There are some measures in the fight against corruption which the Lithuanian President has taken and which have been crowned with success:
• Illegal enrichment has become a crime. Individuals who have
high-value assets and cannot justify them by their legal income are prosecuted.
• In the fight against corruption, there are no longer people who are “untouchable”. The list of the persons prosecuted for illegal enrichment included politicians.

• Guaranteed security and anonymity for people who inform about illegal activities.
• Details about public procurement contracts need to be published.
• The general public has access to information about public sector employees.
• The fines for smuggling and other economic and financial crimes were increased by the factor 5.

These measures had a real effect on the political system. Within three years, more than 150 cases of corrupt or careless officials were detected. Public Procurement offenses have decreased by half. Also, the fight against the misuse of EU funds was a success: It was found that some project operators attempted illegally to put aside about 157 million litas (around 47 million €) of EU funds.

Lithuania made progress in controlling large-scale corruption (although small-scale corruption still remains a problem). According to the Corruption Perceptions Index, Lithuania rose to 43rd place out of 177 countries (More: Dalia fights against corruption).

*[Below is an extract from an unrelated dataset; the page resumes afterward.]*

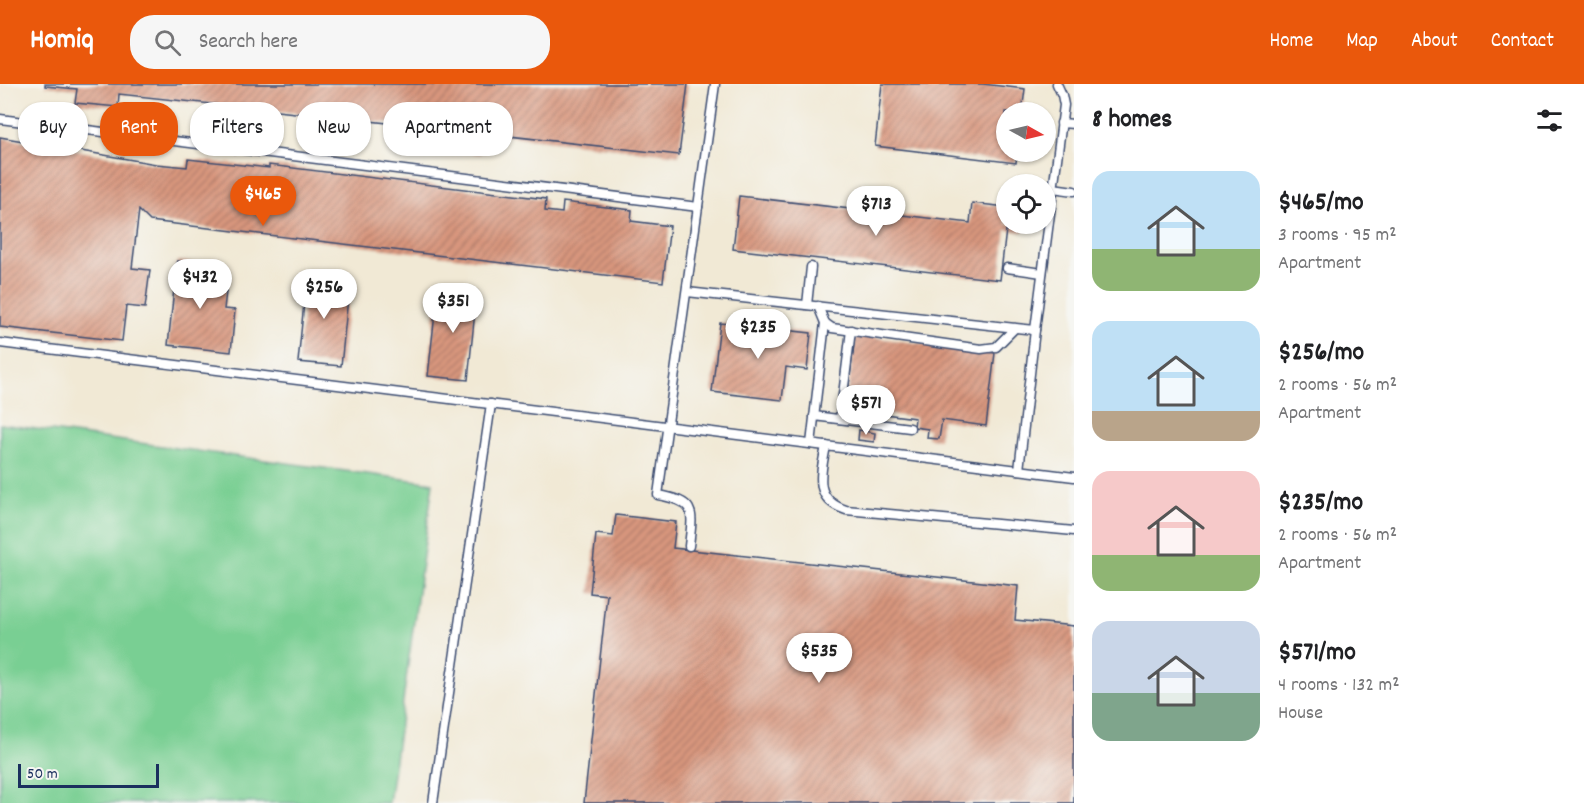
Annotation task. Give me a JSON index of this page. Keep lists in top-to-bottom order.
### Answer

In addition to these compliments in the fight against corruption, Dalia has also negotiated a 10% increase of EU funds for Lithuania for the period 2014-2020, compared to the previous period.
She moreover has tried to limit Lithuania’s relationship with Russia, aspiring to reduce the country’s reliance on Russia for energy. Currently all the electric power sources come from Sweden and Poland, but Lithuania continues to depend on Russia for gas. Dalia is also developing Lithuania’s own source of energy, a tank ship has been installed named “Independence” which provides liquefied natural gas.

Dalia has received international recognition in a wide range of outlets praising her for her ambition and resolve. The American magazine “Glamour” in 2010 recognized her as “Woman of the Year” in the category of “Female Heads of State: The Chosen Ones”. She has been nicknamed “Lithuanian Obama”, “Iron Lady” or “Steel Magnolia”. She was also chosen to feature in the BBC film “The Power of Women”, which focused on the most influential women in the world and detailed how she became president of Lithuania. The producer of the film described her as the leader of Europe. In 2013 she boycotted the Sochi Winter Olympics, supporting Ukraine. For that reason in 2015 she was elected a “Person of the year” in Ukraine. In 2014 she was elected as chair of the Council of Women World Leaders which unites the most powerful women in the world. As the Secretary-General of the United Nations Ban Ki-moon states “Women have a fresh outlook on our most difficult problems.” 

To conclude, it is interesting what Dalia will do and achieve till 2019 when the term of office will expire, but we can definitely say that what she has done is a revolution for women in Lithuanian policy making. Perhaps she is one of the reasons why lately, more women have been running for positions in policy making in Lithuania.